### [EXTRACTED DATA]
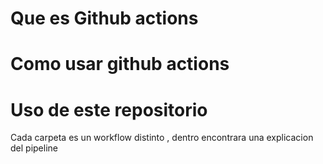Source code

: # Que es Github actions

# Como usar github actions

# Uso de este repositorio

Cada carpeta es un workflow distinto , dentro encontrara una explicacion del pipeline



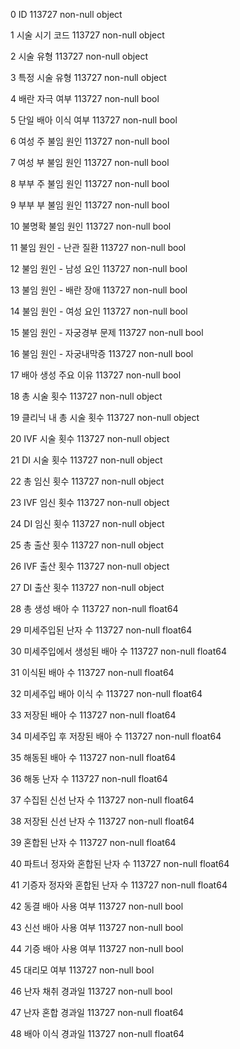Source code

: 0 ID 113727 non-null object

1 시술 시기 코드 113727 non-null object

2 시술 유형 113727 non-null object

3 특정 시술 유형 113727 non-null object

4 배란 자극 여부 113727 non-null bool

5 단일 배아 이식 여부 113727 non-null bool

6 여성 주 불임 원인 113727 non-null bool

7 여성 부 불임 원인 113727 non-null bool

8 부부 주 불임 원인 113727 non-null bool

9 부부 부 불임 원인 113727 non-null bool

10 불명확 불임 원인 113727 non-null bool

11 불임 원인 - 난관 질환 113727 non-null bool

12 불임 원인 - 남성 요인 113727 non-null bool

13 불임 원인 - 배란 장애 113727 non-null bool

14 불임 원인 - 여성 요인 113727 non-null bool

15 불임 원인 - 자궁경부 문제 113727 non-null bool

16 불임 원인 - 자궁내막증 113727 non-null bool

17 배아 생성 주요 이유 113727 non-null bool

18 총 시술 횟수 113727 non-null object

19 클리닉 내 총 시술 횟수 113727 non-null object

20 IVF 시술 횟수 113727 non-null object

21 DI 시술 횟수 113727 non-null object

22 총 임신 횟수 113727 non-null object

23 IVF 임신 횟수 113727 non-null object

24 DI 임신 횟수 113727 non-null object

25 총 출산 횟수 113727 non-null object

26 IVF 출산 횟수 113727 non-null object

27 DI 출산 횟수 113727 non-null object

28 총 생성 배아 수 113727 non-null float64

29 미세주입된 난자 수 113727 non-null float64

30 미세주입에서 생성된 배아 수 113727 non-null float64

31 이식된 배아 수 113727 non-null float64

32 미세주입 배아 이식 수 113727 non-null float64

33 저장된 배아 수 113727 non-null float64

34 미세주입 후 저장된 배아 수 113727 non-null float64

35 해동된 배아 수 113727 non-null float64

36 해동 난자 수 113727 non-null float64

37 수집된 신선 난자 수 113727 non-null float64

38 저장된 신선 난자 수 113727 non-null float64

39 혼합된 난자 수 113727 non-null float64

40 파트너 정자와 혼합된 난자 수 113727 non-null float64

41 기증자 정자와 혼합된 난자 수 113727 non-null float64

42 동결 배아 사용 여부 113727 non-null bool

43 신선 배아 사용 여부 113727 non-null bool

44 기증 배아 사용 여부 113727 non-null bool

45 대리모 여부 113727 non-null bool

46 난자 채취 경과일 113727 non-null bool

47 난자 혼합 경과일 113727 non-null float64

48 배아 이식 경과일 113727 non-null float64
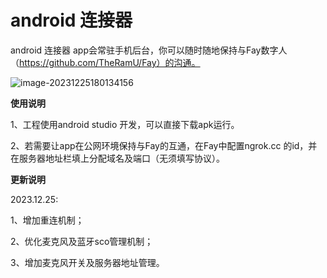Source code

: # android 连接器
android 连接器 app会常驻手机后台，你可以随时随地保持与Fay数字人（https://github.com/TheRamU/Fay）的沟通。

![image-20231225180134156](C:\Users\Administrator\AppData\Roaming\Typora\typora-user-images\image-20231225180134156.png)





**使用说明**

1、工程使用android studio 开发，可以直接下载apk运行。

2、若需要让app在公网环境保持与Fay的互通，在Fay中配置ngrok.cc 的id，并在服务器地址栏填上分配域名及端口（无须填写协议）。

**更新说明**

2023.12.25:

1、增加重连机制；

2、优化麦克风及蓝牙sco管理机制；

3、增加麦克风开关及服务器地址管理。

### [YOUR INSTRUCTIONS]
Produce the full material again verbatim, with the pictures dropped.

### [WRITTEN REPLY]
Source code

: # Que es Github actions

# Como usar github actions

# Uso de este repositorio

Cada carpeta es un workflow distinto , dentro encontrara una explicacion del pipeline



Source code

: 0 ID 113727 non-null object

1 시술 시기 코드 113727 non-null object

2 시술 유형 113727 non-null object

3 특정 시술 유형 113727 non-null object

4 배란 자극 여부 113727 non-null bool

5 단일 배아 이식 여부 113727 non-null bool

6 여성 주 불임 원인 113727 non-null bool

7 여성 부 불임 원인 113727 non-null bool

8 부부 주 불임 원인 113727 non-null bool

9 부부 부 불임 원인 113727 non-null bool

10 불명확 불임 원인 113727 non-null bool

11 불임 원인 - 난관 질환 113727 non-null bool

12 불임 원인 - 남성 요인 113727 non-null bool

13 불임 원인 - 배란 장애 113727 non-null bool

14 불임 원인 - 여성 요인 113727 non-null bool

15 불임 원인 - 자궁경부 문제 113727 non-null bool

16 불임 원인 - 자궁내막증 113727 non-null bool

17 배아 생성 주요 이유 113727 non-null bool

18 총 시술 횟수 113727 non-null object

19 클리닉 내 총 시술 횟수 113727 non-null object

20 IVF 시술 횟수 113727 non-null object

21 DI 시술 횟수 113727 non-null object

22 총 임신 횟수 113727 non-null object

23 IVF 임신 횟수 113727 non-null object

24 DI 임신 횟수 113727 non-null object

25 총 출산 횟수 113727 non-null object

26 IVF 출산 횟수 113727 non-null object

27 DI 출산 횟수 113727 non-null object

28 총 생성 배아 수 113727 non-null float64

29 미세주입된 난자 수 113727 non-null float64

30 미세주입에서 생성된 배아 수 113727 non-null float64

31 이식된 배아 수 113727 non-null float64

32 미세주입 배아 이식 수 113727 non-null float64

33 저장된 배아 수 113727 non-null float64

34 미세주입 후 저장된 배아 수 113727 non-null float64

35 해동된 배아 수 113727 non-null float64

36 해동 난자 수 113727 non-null float64

37 수집된 신선 난자 수 113727 non-null float64

38 저장된 신선 난자 수 113727 non-null float64

39 혼합된 난자 수 113727 non-null float64

40 파트너 정자와 혼합된 난자 수 113727 non-null float64

41 기증자 정자와 혼합된 난자 수 113727 non-null float64

42 동결 배아 사용 여부 113727 non-null bool

43 신선 배아 사용 여부 113727 non-null bool

44 기증 배아 사용 여부 113727 non-null bool

45 대리모 여부 113727 non-null bool

46 난자 채취 경과일 113727 non-null bool

47 난자 혼합 경과일 113727 non-null float64

48 배아 이식 경과일 113727 non-null float64
Source code

: # android 连接器
android 连接器 app会常驻手机后台，你可以随时随地保持与Fay数字人（https://github.com/TheRamU/Fay）的沟通。

![image-20231225180134156](C:\Users\Administrator\AppData\Roaming\Typora\typora-user-images\image-20231225180134156.png)





**使用说明**

1、工程使用android studio 开发，可以直接下载apk运行。

2、若需要让app在公网环境保持与Fay的互通，在Fay中配置ngrok.cc 的id，并在服务器地址栏填上分配域名及端口（无须填写协议）。

**更新说明**

2023.12.25:

1、增加重连机制；

2、优化麦克风及蓝牙sco管理机制；

3、增加麦克风开关及服务器地址管理。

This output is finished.